Use a simple dataset (e.g., Titanic or a small synthetic dataset):

In [None]:
from sklearn.datasets import fetch_openml
titanic = fetch_openml('titanic', version=1, as_frame=True)
df = titanic.frame[['pclass', 'sex', 'age', 'fare', 'survived']].dropna()
X = df[['pclass', 'sex', 'age', 'fare']]
y = df['survived']
X_train, X_test, y_train, y_test = train_test_split(X, y, random_state=73)
X_train

## 4. Define Preprocessing

* Numerical data -> scaled
* Categorical data -> one-hot encoded
* All transformations fit only on training data

In [None]:
num_features = ['age', 'fare']
cat_features = ['pclass', 'sex']

num_transformer = Pipeline([('scaler', StandardScaler())])
cat_transformer = Pipeline([('encoder', OneHotEncoder(handle_unknown='ignore'))])

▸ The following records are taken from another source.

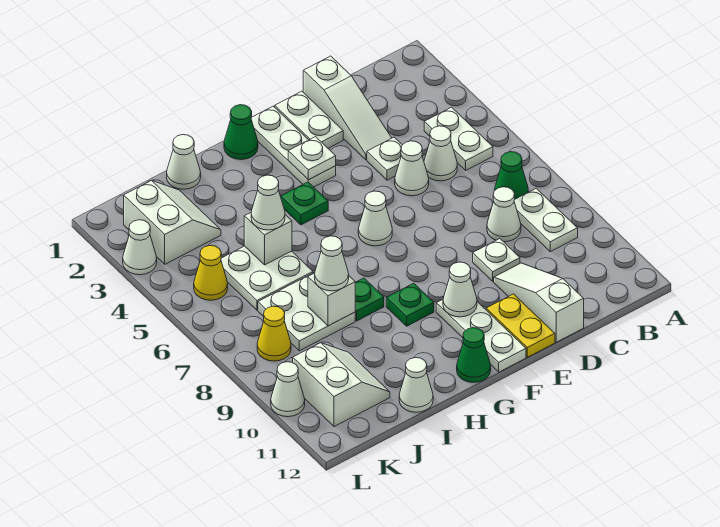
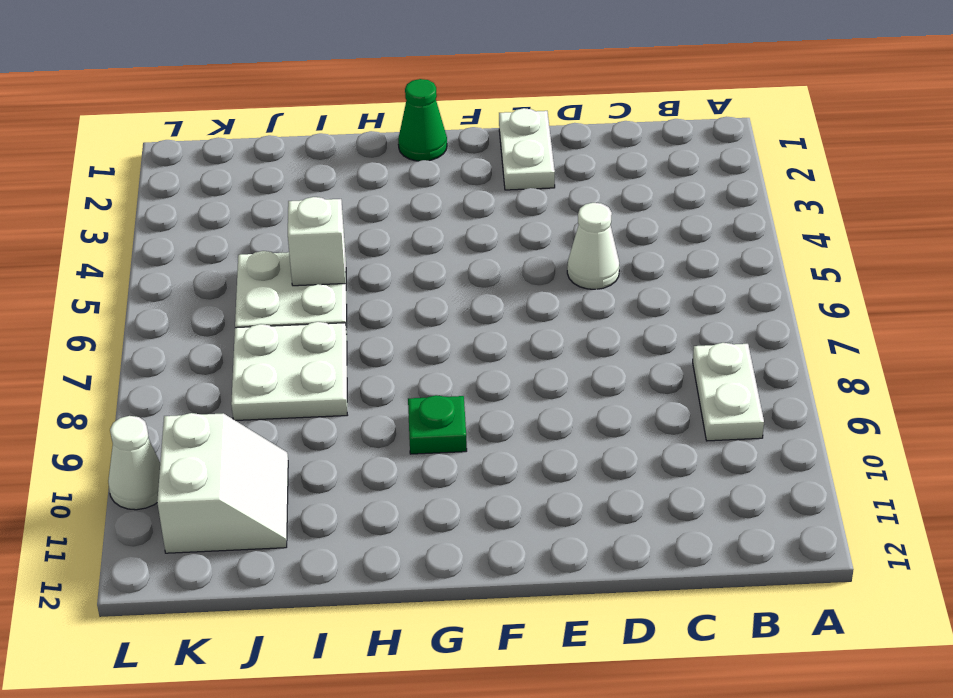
none -> white 1x2 plate [424,107,493,170]
none -> green 1x1 cone [495,152,528,199]
none -> white 1x1 cone [424,126,457,181]
none -> white 1x1 cone [487,187,521,242]

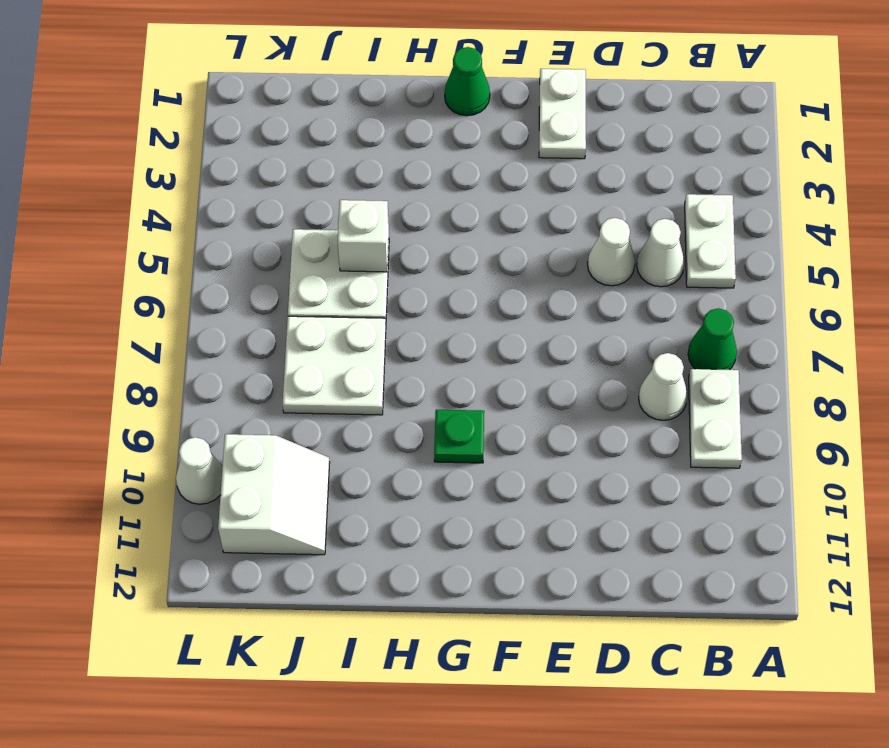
none -> white 1x3 slope [303,56,391,160]
none -> white 1x1 plate [367,137,402,180]
none -> white 1x1 plate [473,239,520,281]
none -> white 1x3 slope [494,263,584,342]

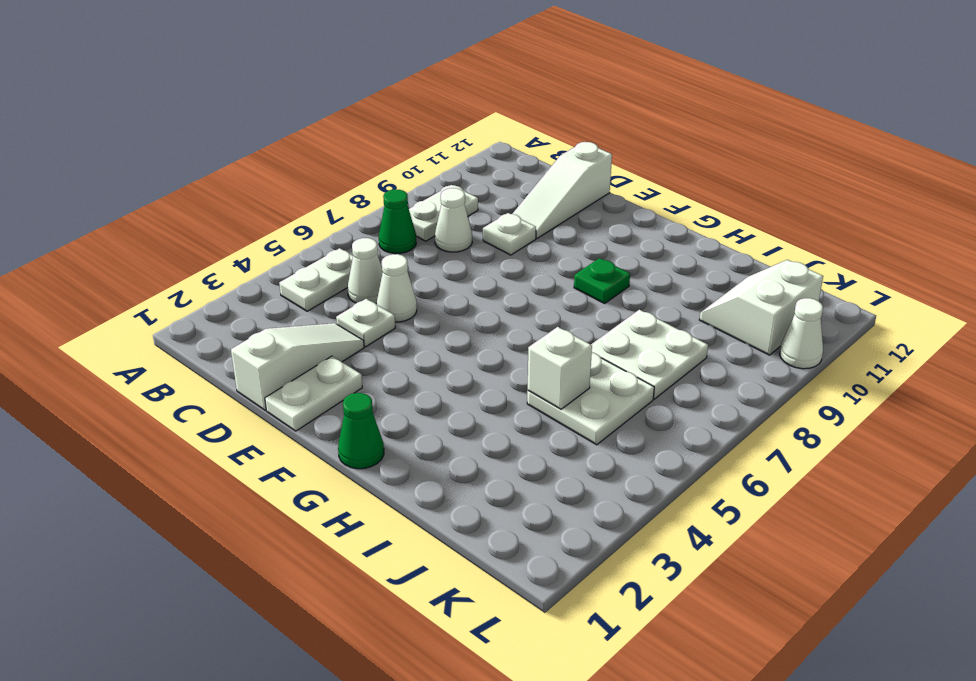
none -> yellow 1x2 plate [486,294,555,357]
none -> white 1x3 plate [251,106,336,187]
none -> white 1x1 cone [358,191,392,246]
none -> white 1x3 plate [436,300,526,372]

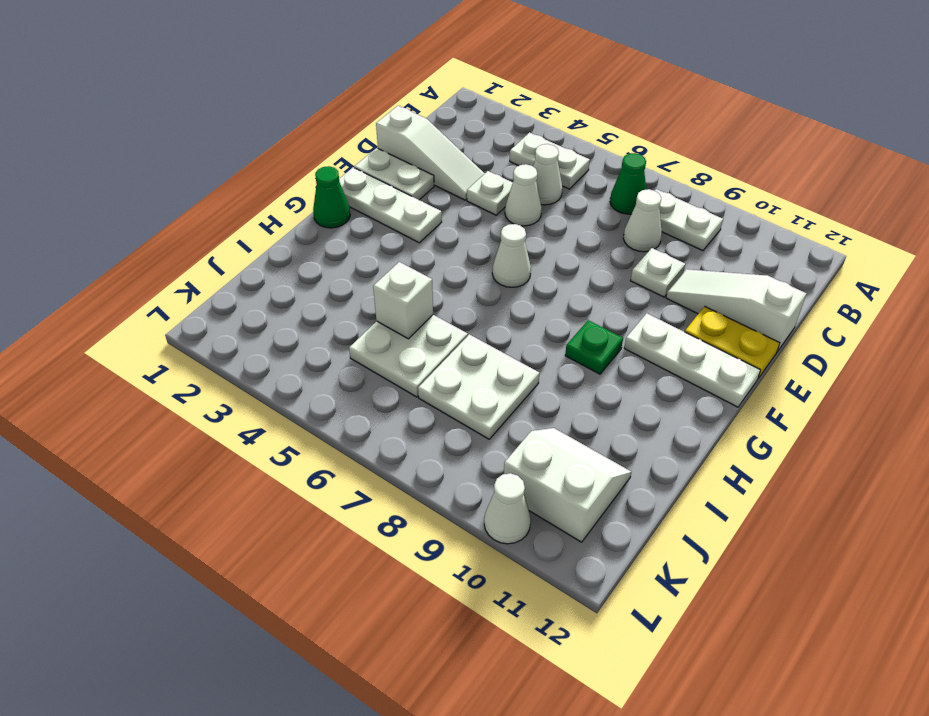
none -> green 1x1 plate [281,182,328,225]
none -> green 1x1 cone [457,328,491,383]
none -> green 1x1 plate [355,278,384,321]
none -> white 1x1 cone [167,135,201,189]

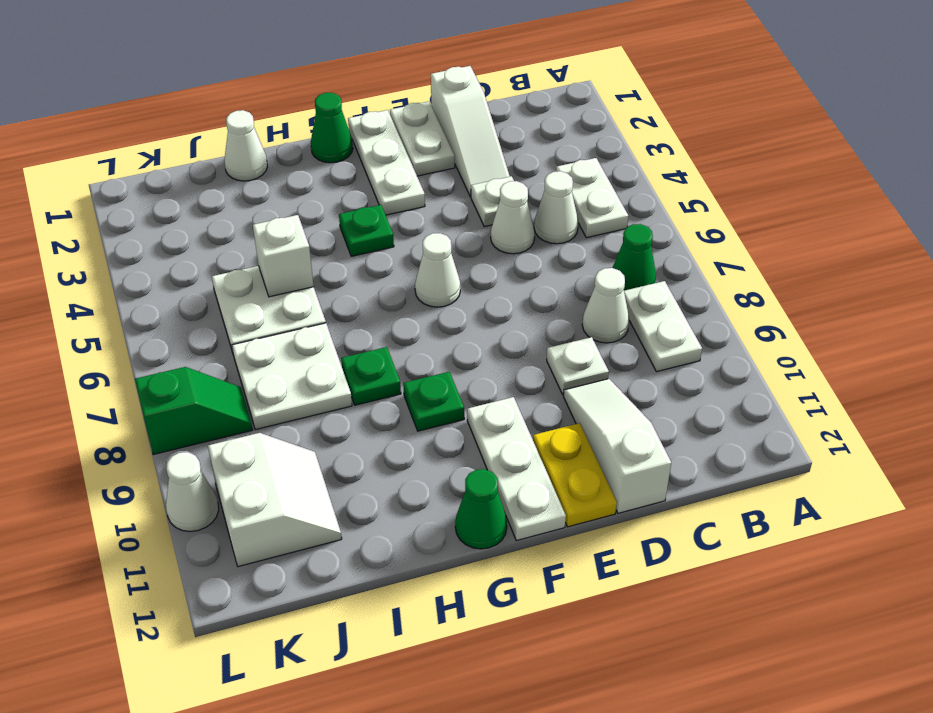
green 1x2 slope [135,367,253,455] -> yellow 1x1 cone [257,306,291,361]
none -> white 1x1 cone [399,358,433,412]
none -> white 2x2 slope [124,180,221,264]
none -> yellow 1x1 cone [194,246,228,300]
none -> white 1x1 cone [123,220,157,275]

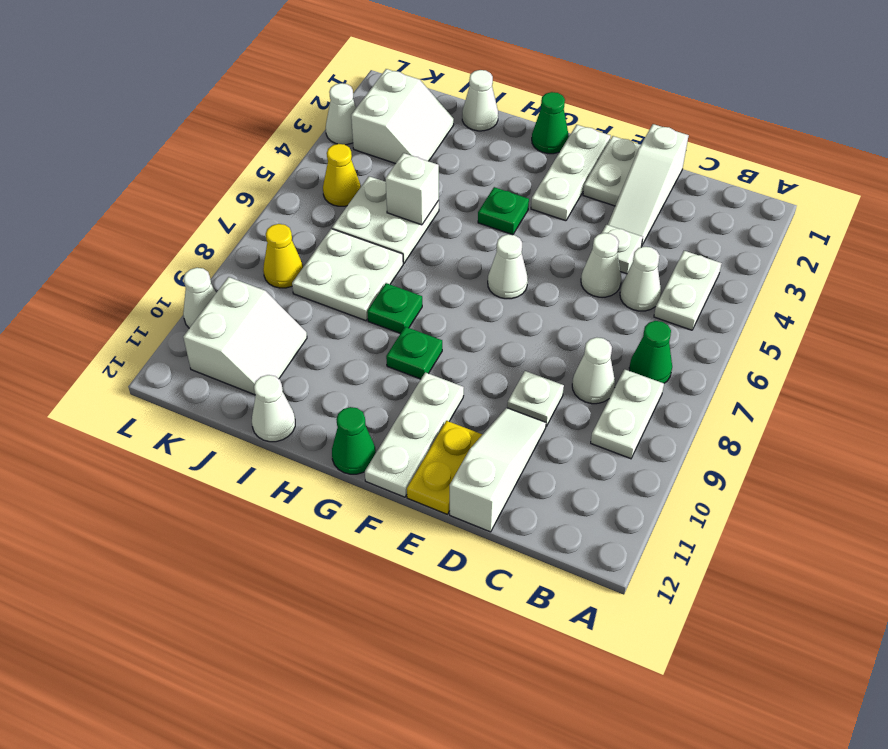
none -> white 1x1 plate [288,137,336,180]
none -> white 1x1 cone [443,262,477,317]
none -> white 1x1 brick [308,273,355,326]
none -> white 1x1 cone [251,175,285,230]

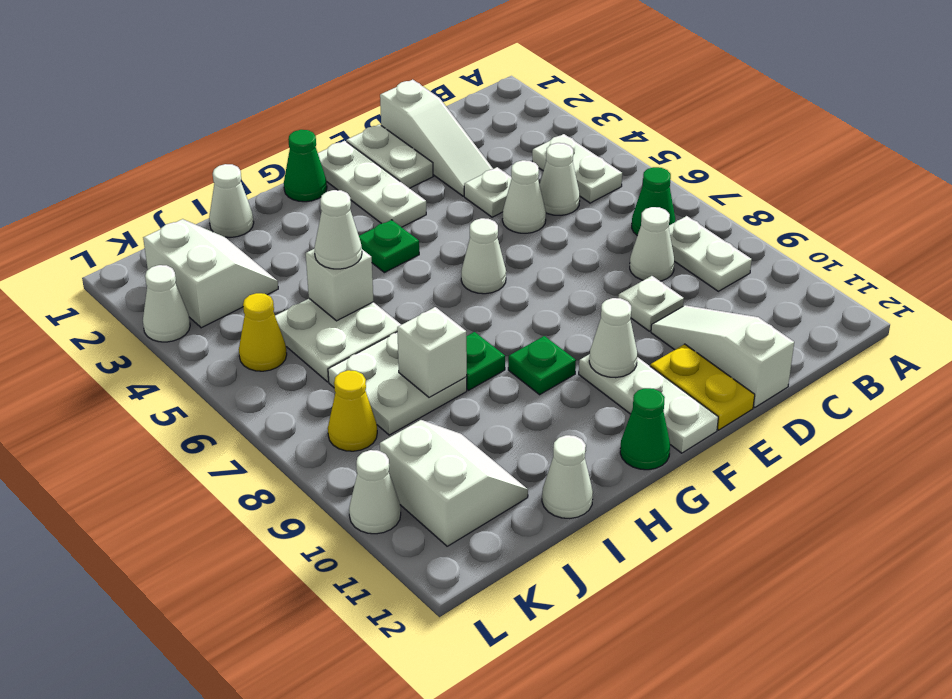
none -> white 1x1 plate [288,137,336,180]
none -> white 1x1 cone [315,236,349,291]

preprocessor = ColumnTransformer([
    ('num', num_transformer, num_features),
    ('cat', cat_transformer, cat_features)
])
preprocessor

## 5. Build the Pipeline

In [None]:
clf = Pipeline([
    ('preprocess', preprocessor),
    ('model', LogisticRegression(max_iter=1000))
])
clf

In [None]:
clf.fit(X_train, y_train)
y_pred = clf.predict(X_test)
print("Accuracy:", accuracy_score(y_test, y_pred))

## 6. Grid Search with Pipelines

Hyperparameter tuning works end-to-end, including preprocessing.

This code is doing hyperparameter tuning using Grid Search to find the best settings for a machine learning model inside a pipeline.

In [None]:
param_grid = {
    'model__C': [0.1, 1.0, 10],
    'model__penalty': ['l2']
}

grid = GridSearchCV(clf, param_grid, cv=3)
grid.fit(X_train, y_train)
print("Best params:", grid.best_params_)
print("Test accuracy:", accuracy_score(y_test, grid.predict(X_test)))

## 8. Saving and Loading Pipelines

In [None]:
joblib.dump(grid.best_estimator_, 'titanic_pipeline.pkl')
loaded_model = joblib.load('titanic_pipeline.pkl')
print("Reloaded Accuracy:", accuracy_score(y_test, loaded_model.predict(X_test)))

## 9. Single Prediction

In [None]:
# Build a single, realistic passenger row
one = pd.DataFrame([{
    "pclass": 2,
    "sex": "female",
    "age": 28,
    "fare": 20.0
}])

# predict from loaded model
print("Survival probability:", loaded_model.predict_proba(one)[0,1])
print("Predicted class     :", int(loaded_model.predict(one)[0]))

## 9. Key Takeaways

* Pipelines ensure consistent preprocessing and reproducible training.
* They simplify code and prevent leakage automatically.
* Pipelines are production-ready and easy to deploy with joblib.
* You can tune preprocessing and model hyperparameters together.